Pour une grande partie de la population, le quotidien se résume désormais à jongler avec les dépenses. La classe populaire, par exemple, vit avec un revenu compris entre 1 100 € et 1 683 € par mois — des sommes à peine supérieures au Smic (1 426,30 €). À 1 122 €, on atteint le niveau de vie maximum des 10 % les plus pauvres, tandis que le seuil de pauvreté est fixé à 1 073 €. En dessous, les foyers sont considérés comme vivant dans la précarité. Concrètement, une famille monoparentale avec un enfant de moins de 14 ans est jugée pauvre à partir de 1 395 € de revenus mensuels, tout comme un couple sans enfants percevant 1 610 €. Pour un couple avec un enfant, le seuil monte à 1 931 €, et à 2 683 € avec deux enfants adolescents.
Être pauvre ne veut pas dire vivre dans la rue
Contrairement aux idées reçues, la pauvreté en France ne rime pas forcément avec exclusion totale. De nombreux foyers modestes disposent d’un logement et d’un emploi, mais peinent à couvrir l’ensemble de leurs besoins. Les charges fixes — loyer, énergie, assurances — absorbent souvent la majorité du revenu. Le reste part dans l’alimentation, les vêtements, les transports ou les fournitures scolaires. Résultat : les loisirs, les soins dentaires, ou même le chauffage deviennent des arbitrages douloureux. De plus en plus de familles doivent recourir aux associations caritatives ou aux aides alimentaires pour boucler leurs fins de mois.

### DONNÉES À EXAMINER
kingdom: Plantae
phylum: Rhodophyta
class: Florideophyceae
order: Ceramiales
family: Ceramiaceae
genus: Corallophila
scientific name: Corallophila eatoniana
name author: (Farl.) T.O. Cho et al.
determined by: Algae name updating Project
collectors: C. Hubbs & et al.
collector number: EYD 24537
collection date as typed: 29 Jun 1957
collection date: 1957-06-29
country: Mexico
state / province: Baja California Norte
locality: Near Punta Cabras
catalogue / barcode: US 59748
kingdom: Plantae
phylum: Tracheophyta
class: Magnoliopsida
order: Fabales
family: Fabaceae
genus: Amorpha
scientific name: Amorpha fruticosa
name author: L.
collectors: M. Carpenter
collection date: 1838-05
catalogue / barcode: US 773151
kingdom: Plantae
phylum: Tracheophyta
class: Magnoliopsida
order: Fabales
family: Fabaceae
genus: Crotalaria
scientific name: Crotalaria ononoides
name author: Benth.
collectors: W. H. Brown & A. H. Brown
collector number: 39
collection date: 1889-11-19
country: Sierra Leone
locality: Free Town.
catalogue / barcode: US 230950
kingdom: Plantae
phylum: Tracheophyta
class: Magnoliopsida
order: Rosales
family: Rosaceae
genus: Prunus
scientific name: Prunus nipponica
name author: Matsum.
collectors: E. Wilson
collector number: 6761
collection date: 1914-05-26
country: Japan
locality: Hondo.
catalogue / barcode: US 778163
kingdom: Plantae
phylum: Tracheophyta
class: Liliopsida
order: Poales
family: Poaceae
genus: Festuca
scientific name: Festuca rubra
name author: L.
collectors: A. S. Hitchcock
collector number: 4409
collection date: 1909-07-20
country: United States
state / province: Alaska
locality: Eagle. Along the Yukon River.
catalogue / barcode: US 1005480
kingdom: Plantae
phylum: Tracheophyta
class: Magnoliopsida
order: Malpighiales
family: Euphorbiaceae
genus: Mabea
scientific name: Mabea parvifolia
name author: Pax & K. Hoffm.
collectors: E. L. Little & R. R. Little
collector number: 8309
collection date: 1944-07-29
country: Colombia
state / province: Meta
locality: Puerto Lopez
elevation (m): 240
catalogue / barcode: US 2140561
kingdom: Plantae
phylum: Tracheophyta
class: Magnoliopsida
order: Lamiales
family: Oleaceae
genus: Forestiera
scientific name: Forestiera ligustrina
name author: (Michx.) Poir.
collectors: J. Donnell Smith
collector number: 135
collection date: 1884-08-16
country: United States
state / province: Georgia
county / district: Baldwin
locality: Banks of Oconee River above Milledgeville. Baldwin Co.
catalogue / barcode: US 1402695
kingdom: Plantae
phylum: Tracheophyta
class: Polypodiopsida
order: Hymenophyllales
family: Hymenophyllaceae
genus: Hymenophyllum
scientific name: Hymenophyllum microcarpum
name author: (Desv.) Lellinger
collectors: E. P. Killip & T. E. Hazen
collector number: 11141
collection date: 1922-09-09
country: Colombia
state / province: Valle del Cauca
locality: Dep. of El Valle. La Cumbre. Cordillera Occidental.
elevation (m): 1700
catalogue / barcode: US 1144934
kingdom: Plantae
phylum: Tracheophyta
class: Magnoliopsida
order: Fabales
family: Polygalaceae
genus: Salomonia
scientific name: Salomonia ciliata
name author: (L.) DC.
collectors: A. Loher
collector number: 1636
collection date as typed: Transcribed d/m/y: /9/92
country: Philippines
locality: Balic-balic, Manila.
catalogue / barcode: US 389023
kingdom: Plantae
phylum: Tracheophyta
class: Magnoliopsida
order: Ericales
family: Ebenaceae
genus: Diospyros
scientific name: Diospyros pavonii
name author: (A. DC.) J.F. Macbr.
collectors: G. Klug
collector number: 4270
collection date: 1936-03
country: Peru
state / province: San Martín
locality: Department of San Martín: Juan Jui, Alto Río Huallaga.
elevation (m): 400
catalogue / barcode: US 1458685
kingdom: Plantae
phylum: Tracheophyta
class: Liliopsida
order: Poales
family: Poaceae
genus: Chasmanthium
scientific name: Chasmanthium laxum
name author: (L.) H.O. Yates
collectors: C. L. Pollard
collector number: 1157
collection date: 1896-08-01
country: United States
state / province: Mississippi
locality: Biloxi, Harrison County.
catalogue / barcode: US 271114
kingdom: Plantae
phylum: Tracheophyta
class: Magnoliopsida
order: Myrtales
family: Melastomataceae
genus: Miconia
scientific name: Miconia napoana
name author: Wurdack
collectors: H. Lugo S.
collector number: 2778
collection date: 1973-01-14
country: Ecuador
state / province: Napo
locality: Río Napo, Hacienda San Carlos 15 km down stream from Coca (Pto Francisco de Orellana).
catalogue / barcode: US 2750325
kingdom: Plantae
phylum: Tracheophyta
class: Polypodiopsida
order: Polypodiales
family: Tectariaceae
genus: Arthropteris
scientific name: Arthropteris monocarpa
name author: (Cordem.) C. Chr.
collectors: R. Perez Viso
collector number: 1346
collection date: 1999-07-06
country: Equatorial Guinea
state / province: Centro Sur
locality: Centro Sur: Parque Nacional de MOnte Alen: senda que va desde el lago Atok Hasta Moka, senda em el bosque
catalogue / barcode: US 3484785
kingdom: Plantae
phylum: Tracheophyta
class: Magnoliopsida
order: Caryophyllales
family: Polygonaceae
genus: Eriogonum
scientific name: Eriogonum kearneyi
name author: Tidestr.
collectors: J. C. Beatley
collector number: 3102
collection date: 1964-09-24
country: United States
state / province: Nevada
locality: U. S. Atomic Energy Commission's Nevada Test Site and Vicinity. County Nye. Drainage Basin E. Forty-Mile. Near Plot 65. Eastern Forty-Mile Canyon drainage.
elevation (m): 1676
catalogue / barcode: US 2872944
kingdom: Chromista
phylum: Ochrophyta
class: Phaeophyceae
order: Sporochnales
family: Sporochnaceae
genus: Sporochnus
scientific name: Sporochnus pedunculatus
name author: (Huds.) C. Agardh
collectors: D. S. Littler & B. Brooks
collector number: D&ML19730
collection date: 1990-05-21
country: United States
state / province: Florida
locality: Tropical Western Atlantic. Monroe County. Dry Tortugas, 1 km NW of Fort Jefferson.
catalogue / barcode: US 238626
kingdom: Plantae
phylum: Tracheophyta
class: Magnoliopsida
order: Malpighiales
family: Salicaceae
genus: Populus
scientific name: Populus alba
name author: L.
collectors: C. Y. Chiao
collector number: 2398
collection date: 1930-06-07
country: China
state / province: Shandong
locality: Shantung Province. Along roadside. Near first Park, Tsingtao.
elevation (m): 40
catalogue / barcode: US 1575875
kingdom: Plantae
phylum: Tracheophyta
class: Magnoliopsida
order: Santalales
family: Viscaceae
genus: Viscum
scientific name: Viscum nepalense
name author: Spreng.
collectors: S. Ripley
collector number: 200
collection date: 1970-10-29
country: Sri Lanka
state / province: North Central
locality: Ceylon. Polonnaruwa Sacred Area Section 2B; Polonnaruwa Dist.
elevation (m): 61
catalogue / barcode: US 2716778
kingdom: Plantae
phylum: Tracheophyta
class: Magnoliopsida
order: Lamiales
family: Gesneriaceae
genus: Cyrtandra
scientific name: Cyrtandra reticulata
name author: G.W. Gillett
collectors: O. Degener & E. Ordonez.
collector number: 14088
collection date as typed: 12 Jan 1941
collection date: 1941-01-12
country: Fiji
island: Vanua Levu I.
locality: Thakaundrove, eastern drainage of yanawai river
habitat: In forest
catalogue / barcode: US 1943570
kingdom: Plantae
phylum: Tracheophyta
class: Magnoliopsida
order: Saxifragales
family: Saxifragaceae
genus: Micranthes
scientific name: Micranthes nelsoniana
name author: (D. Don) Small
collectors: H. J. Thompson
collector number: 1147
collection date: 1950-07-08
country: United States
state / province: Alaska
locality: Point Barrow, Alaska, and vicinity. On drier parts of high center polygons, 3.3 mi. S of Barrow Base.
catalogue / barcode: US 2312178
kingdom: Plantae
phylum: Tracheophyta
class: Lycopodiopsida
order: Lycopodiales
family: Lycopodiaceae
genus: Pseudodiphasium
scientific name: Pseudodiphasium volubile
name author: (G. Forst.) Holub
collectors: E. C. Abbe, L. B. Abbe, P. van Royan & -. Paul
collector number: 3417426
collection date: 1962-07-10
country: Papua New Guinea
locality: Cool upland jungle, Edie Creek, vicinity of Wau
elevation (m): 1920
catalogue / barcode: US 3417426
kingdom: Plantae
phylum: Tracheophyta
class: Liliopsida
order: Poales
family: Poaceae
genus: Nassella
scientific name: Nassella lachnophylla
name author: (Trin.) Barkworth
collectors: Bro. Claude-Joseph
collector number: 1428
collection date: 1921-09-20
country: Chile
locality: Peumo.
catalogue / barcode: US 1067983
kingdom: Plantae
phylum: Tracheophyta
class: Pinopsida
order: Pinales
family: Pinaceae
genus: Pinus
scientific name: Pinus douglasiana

### TÂCHE A
Selon l'extrait, à quelles dépenses part le reste du revenu une fois les charges fixes réglées ?
### TÂCHE B
D'après l'extrait, à quel montant le seuil de pauvreté est-il fixé ?
### TÂCHE C
Reproduisez le passage de l'extrait entre « Être pauvre ne » et « fins de mois. », bornes comprises.
Appuyez-vous uniquement sur l'extrait.

### RÉPONSE A
L'alimentation, les vêtements, les transports et les fournitures scolaires.

### RÉPONSE B
À 1 073 €.

### RÉPONSE C
Être pauvre ne veut pas dire vivre dans la rue
Contrairement aux idées reçues, la pauvreté en France ne rime pas forcément avec exclusion totale. De nombreux foyers modestes disposent d’un logement et d’un emploi, mais peinent à couvrir l’ensemble de leurs besoins. Les charges fixes — loyer, énergie, assurances — absorbent souvent la majorité du revenu. Le reste part dans l’alimentation, les vêtements, les transports ou les fournitures scolaires. Résultat : les loisirs, les soins dentaires, ou même le chauffage deviennent des arbitrages douloureux. De plus en plus de familles doivent recourir aux associations caritatives ou aux aides alimentaires pour boucler leurs fins de mois.